Tuesday, August 2, 2016

Tuesday Slice: Sharing what you know

The class roster was so short, I was worried our session would be called off.  No notice of cancellation arrived, so my co-presenter and I proceeded as planned, and arrived at the high school campus a couple of hours early to set up.  Good timing, as we had technical glitches to work out.  It's situations like those that make me glad I know people like my Google-Certified-Educator co-presenter.

Four out of the six enrollees arrived.  We launched into our presentation called "The Writer-Librarian:  Why You Should Be Blogging."  

Questions were asked, tips were shared, inspiration developed for both attendees and presenters.  My co-presenter and I blog from different approaches (hers more technical, mine more prosaic), hopefully reinforcing the idea that blogging is a limitless venture, open to the interpretation of the author.

- _ASSIGNED TASK 1_
Reproduce the part of the blog post that opens with the words containing "The class roster" and closes with "of the author.".
- _ASSIGNED TASK 2_
In the blog post, what was the title of the presentation?

- _DATASET EXCERPTS_
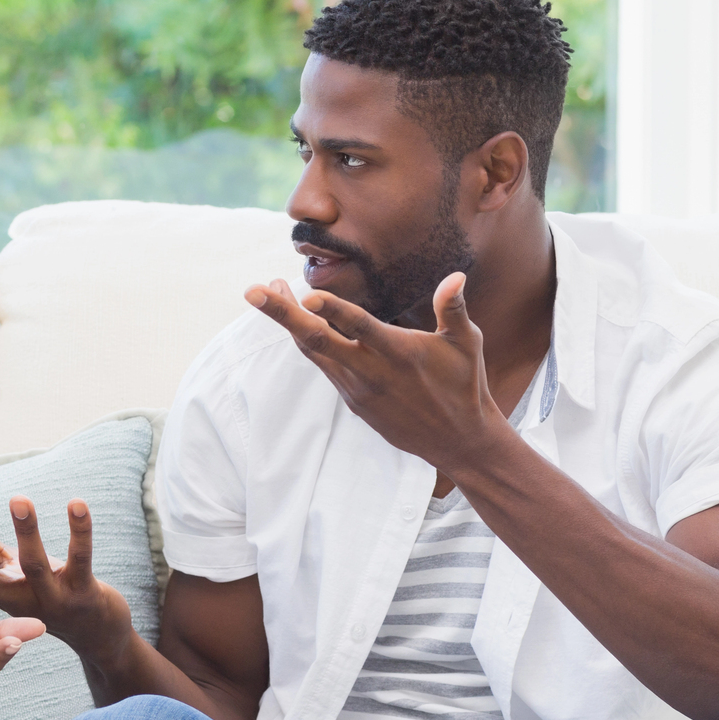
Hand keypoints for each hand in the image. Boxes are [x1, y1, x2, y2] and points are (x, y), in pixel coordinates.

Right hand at [0, 497, 132, 657]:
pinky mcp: (84, 592)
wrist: (97, 635)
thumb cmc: (47, 594)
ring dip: (26, 531)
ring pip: (36, 564)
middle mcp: (23, 602)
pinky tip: (76, 503)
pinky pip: (81, 557)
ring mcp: (53, 599)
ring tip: (18, 499)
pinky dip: (80, 530)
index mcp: (2, 598)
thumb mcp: (12, 574)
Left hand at [246, 272, 504, 474]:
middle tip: (252, 290)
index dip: (332, 311)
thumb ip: (453, 310)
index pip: (360, 327)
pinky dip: (307, 342)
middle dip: (282, 315)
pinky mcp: (353, 401)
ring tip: (269, 292)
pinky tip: (298, 321)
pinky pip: (324, 366)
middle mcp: (372, 372)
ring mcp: (358, 389)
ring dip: (289, 323)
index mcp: (400, 353)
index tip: (306, 294)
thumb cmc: (465, 385)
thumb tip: (454, 277)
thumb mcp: (466, 344)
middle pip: (317, 340)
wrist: (457, 441)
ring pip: (314, 353)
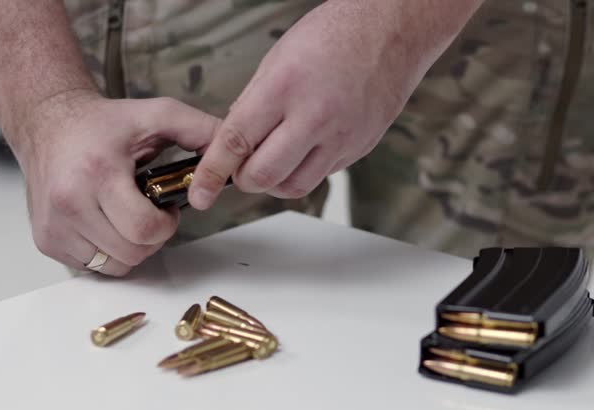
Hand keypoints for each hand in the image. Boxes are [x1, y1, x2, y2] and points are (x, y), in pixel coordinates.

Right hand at [15, 91, 219, 275]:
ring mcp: (54, 225)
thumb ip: (201, 131)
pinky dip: (107, 251)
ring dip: (131, 247)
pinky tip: (107, 222)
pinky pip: (92, 266)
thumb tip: (234, 156)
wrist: (48, 123)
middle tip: (150, 211)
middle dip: (152, 237)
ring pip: (114, 265)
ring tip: (128, 215)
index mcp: (98, 173)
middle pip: (132, 252)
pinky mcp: (46, 239)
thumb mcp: (157, 115)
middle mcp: (70, 202)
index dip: (166, 224)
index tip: (166, 207)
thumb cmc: (103, 123)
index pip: (144, 230)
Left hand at [188, 1, 434, 208]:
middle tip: (240, 168)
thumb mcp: (278, 58)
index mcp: (285, 86)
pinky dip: (303, 170)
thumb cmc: (336, 34)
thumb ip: (253, 103)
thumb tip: (235, 140)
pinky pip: (322, 174)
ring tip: (272, 160)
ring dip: (274, 182)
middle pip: (264, 176)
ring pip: (294, 186)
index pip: (237, 142)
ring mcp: (341, 136)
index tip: (201, 193)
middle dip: (244, 179)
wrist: (392, 31)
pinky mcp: (358, 148)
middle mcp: (315, 116)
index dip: (212, 173)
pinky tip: (303, 148)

- _EXERCISE RESULT 1_
The class roster was so short, I was worried our session would be called off.  No notice of cancellation arrived, so my co-presenter and I proceeded as planned, and arrived at the high school campus a couple of hours early to set up.  Good timing, as we had technical glitches to work out.  It's situations like those that make me glad I know people like my Google-Certified-Educator co-presenter.

Four out of the six enrollees arrived.  We launched into our presentation called "The Writer-Librarian:  Why You Should Be Blogging."  

Questions were asked, tips were shared, inspiration developed for both attendees and presenters.  My co-presenter and I blog from different approaches (hers more technical, mine more prosaic), hopefully reinforcing the idea that blogging is a limitless venture, open to the interpretation of the author.

- _EXERCISE RESULT 2_
"The Writer-Librarian: Why You Should Be Blogging."